Peter Grummich: Switch Off the Soap Opera

Peter Grummich
Switch Off the Soap Opera
Shitkatapult
2005-06-07

I’ve never quite been sure what I’m supposed to do with the highly specialized subgenre of minimal techno. On one hand, it tends to lend itself well to dancing, given that there’s a very good chance that the beat you hear at the beginning of a song is the same beat that you’ll hear at the end — there’s very little variation, and nothing that constitutes anything approaching a left turn, in the rhythms inside a single minimal techno track. Put simply, you’ll never trip over your own two feet trying to dance to it. On the other hand, that sort of lack of shift can become tiresome on the dancefloor, pushing many to prefer headphones as the proper way to enjoy these minimalist sounds. Via headphones, the music becomes a meditative exercise, as the steady beats drone on into infinity, eventually becoming background noise for whatever situational sound the listener might also be experiencing.

Of course, there’s always the third option: the car commercial.

Listen to “Incoming (There’s No Way Out)” off of Switch Off the Soap Opera, the latest LP from techno-minimalist stalwart Peter Grummich, and there’s a very good chance that a Lexus comes to mind. Or perhaps a high-end Mitsubishi. As an album opener, it’s got that mix of constant beats, mellow synth-pads, and come-and-go rhythmic elements that the big executives at Automaker Central love so much. Even as “Incoming” is the first track, however, it is hardly representative of the rest of Switch Off the Soap Opera; rather, the other 70 minutes are custom-made for those trusty headphones.

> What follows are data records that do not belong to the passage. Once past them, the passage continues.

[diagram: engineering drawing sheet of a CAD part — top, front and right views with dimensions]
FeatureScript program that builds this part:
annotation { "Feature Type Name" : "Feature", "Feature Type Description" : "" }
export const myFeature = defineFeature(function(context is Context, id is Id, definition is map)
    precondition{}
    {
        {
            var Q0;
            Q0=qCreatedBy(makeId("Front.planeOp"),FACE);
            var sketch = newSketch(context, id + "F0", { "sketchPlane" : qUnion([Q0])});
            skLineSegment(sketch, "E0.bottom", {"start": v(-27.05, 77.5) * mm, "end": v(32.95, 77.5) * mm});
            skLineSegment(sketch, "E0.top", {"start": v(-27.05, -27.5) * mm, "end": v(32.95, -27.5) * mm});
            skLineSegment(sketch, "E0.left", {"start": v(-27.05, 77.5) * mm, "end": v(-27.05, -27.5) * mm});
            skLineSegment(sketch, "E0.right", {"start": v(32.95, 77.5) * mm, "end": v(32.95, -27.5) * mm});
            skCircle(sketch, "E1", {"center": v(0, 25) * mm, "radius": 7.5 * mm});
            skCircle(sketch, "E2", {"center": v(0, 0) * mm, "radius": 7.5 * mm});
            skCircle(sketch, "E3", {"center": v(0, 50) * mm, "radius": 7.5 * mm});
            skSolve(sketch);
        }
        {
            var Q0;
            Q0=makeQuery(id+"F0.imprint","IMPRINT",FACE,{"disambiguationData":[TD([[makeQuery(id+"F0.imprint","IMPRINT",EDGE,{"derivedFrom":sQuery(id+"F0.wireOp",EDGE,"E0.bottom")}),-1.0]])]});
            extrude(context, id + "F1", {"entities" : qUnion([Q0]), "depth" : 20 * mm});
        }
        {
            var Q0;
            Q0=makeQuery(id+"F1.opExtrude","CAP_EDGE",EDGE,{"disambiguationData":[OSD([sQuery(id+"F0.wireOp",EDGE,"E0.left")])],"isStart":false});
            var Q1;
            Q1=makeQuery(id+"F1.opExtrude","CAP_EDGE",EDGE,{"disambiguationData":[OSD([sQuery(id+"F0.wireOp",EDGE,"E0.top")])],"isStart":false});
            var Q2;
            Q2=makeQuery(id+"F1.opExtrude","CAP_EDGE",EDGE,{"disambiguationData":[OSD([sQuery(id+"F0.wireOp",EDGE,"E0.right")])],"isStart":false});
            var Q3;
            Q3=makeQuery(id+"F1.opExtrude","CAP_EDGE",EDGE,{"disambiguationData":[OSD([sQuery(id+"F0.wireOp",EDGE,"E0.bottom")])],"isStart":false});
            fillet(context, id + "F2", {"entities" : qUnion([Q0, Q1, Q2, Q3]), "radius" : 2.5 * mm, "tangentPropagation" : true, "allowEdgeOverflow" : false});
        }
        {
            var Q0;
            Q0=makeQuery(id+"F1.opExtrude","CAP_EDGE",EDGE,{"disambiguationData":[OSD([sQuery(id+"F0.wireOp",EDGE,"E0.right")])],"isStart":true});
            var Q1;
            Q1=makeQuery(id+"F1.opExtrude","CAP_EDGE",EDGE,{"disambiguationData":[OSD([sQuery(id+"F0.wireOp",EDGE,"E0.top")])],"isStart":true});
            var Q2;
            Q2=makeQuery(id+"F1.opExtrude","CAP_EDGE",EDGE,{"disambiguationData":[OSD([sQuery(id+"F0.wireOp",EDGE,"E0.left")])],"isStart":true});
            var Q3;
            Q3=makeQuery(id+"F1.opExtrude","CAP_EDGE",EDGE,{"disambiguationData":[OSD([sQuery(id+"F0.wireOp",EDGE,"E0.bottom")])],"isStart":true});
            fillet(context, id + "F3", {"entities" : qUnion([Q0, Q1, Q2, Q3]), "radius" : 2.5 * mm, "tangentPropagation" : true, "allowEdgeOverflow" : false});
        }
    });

The defining characteristic of much of Switch Off the Soap Opera is a reliance on slightly off-kilter beat/synth-pad combinations. Where a beat might be completely steady and ready-made for a good old-fashioned head-nod, the melodies behind that beat are most likely fighting the beat in favor of something a little bit more freeform. Conversely, there are some off-kilter beats here that, surprisingly enough, fight against more traditional melodic (though usually still rhythmic) elements that are desperately trying to keep those beats on the rails. It’s this treading of the line between off-kilter and traditional-to-the-point-of-generic that allows Switch Off the Soap Opera to remain a compelling listen throughout its entirety.

Treading that line most skillfully, then, is the title track itself, which contains one of the aforementioned straightforward beats, a beat that quietly, subtly dominates the entire track. As that beat glides along, seemingly unaware of any possible peril that might be around it, a masterfully gated synth line shows up, making the track feel oddly unbalanced. As some more abrasive, power-drill style rhythmic elements appear, the track becomes the aural equivalent of seasickness while still retaining an inherent danceability. It’s through the study of this sort of oddness that a song that barely changes over the course of over five minutes can manage to retain the interest of its listener, and Grummich appears to know this as well as anyone. When a song veers too close to the edge of sanity, as later tracks like “Camp Tipsy” and “Bread and Butter” occasionally do, Grummich is sure to quickly introduce or re-emphasize something that grounds it. On the other hand, just as the listener becomes overly comfortable with a track rooted in straight-up dance, Grummich surprises by replacing a sound (“You Don’t Know”, where an icy keyboard is replaced by a warm piano) or providing an aural kick in the pants via a beat change (the end of the creepy “A Roboter” is nothing short of discombobulating).

As if to emphasize that he is an artist not to be pigeonholed, Grummich ends the CD with three exercises in beatless ambience. “Awaking Naked” is a rather lovely set of chord washes, while “Alien Radio Duststar” and “The Kids Playing in the Park” feel rather like two parts of a single abstract journey into space, complete with lots of bleeps and, um, “spacey noises”. Together, the three tracks complete the portrait of Grummich, an artist as multi-faceted as any in the modern electronic scene, though subtly so. The different sides of his musical persona aren’t so much completely different as they are one aesthetic viewed from many different angles. Switch Off the Soap Opera is more interesting than it is exciting, really, but it’s absolutely worth a look from anyone for whom the words “minimal techno” don’t inspire recoiling in horror. At the very least, it’s so much more of an accomplished album than its car commercial of a first track implies.